Sans doute, elle a raison, l’aigle n’est qu’un glaneur,
Puisque tout prédateur se nourrit des reliques
D’un autre corps nourri par le bon moissonneur.
Nef des vendeurs de minotaures
Les marchands, protégés par plusieurs déités,
Remontent sur leur nef les fleuves de Saintonge ;
Tous leurs bestiaux sont beaux, ce n’est pas un mensonge,
Rien, pour ces commerçants, ne vaut la vérité.
Les clients sont heureux de cette nouveauté,
À Dédale, à son fils, au labyrinthe ils songent,
Au fil qu’un visiteur dans les couloirs allonge,
Au premier Minotaure, empli de cruauté.
Ceux-là sont sans danger, car ils sont en bas âge,
Monstres qui volontiers acceptent le servage
Et qui s’efforcent d’être utiles pour l’humain.

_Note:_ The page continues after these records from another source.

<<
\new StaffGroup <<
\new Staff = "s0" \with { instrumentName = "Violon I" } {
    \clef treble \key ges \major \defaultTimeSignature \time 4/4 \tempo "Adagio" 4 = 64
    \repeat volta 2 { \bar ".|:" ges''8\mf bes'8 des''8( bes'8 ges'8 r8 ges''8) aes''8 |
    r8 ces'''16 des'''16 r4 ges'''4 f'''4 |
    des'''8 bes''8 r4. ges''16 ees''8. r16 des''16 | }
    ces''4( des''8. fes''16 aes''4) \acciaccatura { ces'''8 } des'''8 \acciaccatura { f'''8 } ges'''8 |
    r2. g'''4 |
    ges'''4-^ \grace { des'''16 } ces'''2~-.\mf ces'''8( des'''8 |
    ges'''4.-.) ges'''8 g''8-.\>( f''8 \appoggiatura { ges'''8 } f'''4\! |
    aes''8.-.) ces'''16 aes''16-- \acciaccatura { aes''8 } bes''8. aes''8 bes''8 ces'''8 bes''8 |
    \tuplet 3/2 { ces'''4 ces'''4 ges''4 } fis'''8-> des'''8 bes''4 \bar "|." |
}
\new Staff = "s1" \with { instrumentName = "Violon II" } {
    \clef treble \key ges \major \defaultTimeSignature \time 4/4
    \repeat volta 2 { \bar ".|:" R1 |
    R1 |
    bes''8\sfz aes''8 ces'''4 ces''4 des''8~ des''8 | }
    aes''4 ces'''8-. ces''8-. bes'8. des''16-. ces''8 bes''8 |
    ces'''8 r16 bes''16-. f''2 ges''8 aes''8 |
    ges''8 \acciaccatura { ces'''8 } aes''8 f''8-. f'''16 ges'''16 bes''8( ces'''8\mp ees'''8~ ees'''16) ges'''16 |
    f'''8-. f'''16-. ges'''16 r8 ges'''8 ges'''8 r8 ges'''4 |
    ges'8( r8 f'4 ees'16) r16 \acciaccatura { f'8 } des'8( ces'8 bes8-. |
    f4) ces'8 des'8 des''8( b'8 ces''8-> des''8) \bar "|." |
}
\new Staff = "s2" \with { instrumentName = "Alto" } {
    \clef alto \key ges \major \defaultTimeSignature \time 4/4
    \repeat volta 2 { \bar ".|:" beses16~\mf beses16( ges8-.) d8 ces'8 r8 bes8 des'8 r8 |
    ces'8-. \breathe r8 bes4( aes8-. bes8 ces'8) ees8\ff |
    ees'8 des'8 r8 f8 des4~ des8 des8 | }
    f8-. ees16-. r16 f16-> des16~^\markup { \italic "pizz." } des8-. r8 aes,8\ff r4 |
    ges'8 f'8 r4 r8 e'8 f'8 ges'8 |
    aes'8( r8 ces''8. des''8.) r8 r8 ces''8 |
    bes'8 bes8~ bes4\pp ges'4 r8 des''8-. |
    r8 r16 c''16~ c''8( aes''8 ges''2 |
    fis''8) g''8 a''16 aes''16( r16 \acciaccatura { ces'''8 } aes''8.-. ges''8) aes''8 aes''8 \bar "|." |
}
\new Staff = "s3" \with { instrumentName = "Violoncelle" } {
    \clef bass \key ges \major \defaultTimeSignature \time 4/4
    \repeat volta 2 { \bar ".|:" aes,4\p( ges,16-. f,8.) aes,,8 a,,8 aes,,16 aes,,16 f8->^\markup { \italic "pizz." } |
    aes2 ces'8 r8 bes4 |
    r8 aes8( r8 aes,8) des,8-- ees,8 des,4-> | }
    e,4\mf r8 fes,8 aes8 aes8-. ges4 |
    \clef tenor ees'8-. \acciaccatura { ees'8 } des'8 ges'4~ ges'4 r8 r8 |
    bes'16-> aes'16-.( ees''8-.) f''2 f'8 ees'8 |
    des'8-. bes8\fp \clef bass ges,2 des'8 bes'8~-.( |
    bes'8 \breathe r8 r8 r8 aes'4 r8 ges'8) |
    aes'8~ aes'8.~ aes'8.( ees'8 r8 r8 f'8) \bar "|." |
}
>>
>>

Le village est en fête, on a fleuri la place,
Les petits éleveurs boiront jusqu’à demain :
Qui voit un minotaure est en état de grâce.
Hommage à Liliana Negoi
Le sombre flot sur la pierreuse grève,
La lune inerte et qui ne le suit point ;
Le flot se brise et se défait sans trêve,
Dentelle ornée d’écume, à petit point.
Écho de vague au coeur de la nuit brève,
Chant de sirène à la douleur qui point ;
En insomnie, je refoule mes rêves,
Dessous ce flot je les scelle avec soin.
L’écume vient d’un passé révolu,
Frappant le bord d’un coeur irrésolu ;
Dépoussiérant des larmes invisibles.
Larmes sur mon visage minéral,
Noir flot sculptant mon désarroi moral,
Cette dentelle est pensée inaudible.
Re: Sagesse du pluvian
L’âne raconte, et parfois il soupire ;
En a-t-il vu, des chevaliers transis !
Mais parfois il décrit en raccourci
Des lieux lointains le meilleur et le pire.
Il a connu les palais de porphyre
Gouvernés par des moines sans souci :
Il dit la mort, et les amours aussi,
Il dit enfin plus que je ne sais dire.
Sur cette route il ne fait que passer,
Porteur de grains par grands sacs entassés,
Il apprécie les chemins qu’il explore.
C’est le baudet sans peur et sans émoi,
Âne, tu sais, j’aime écrire pour toi
Qui ce chemin de ton passage honores.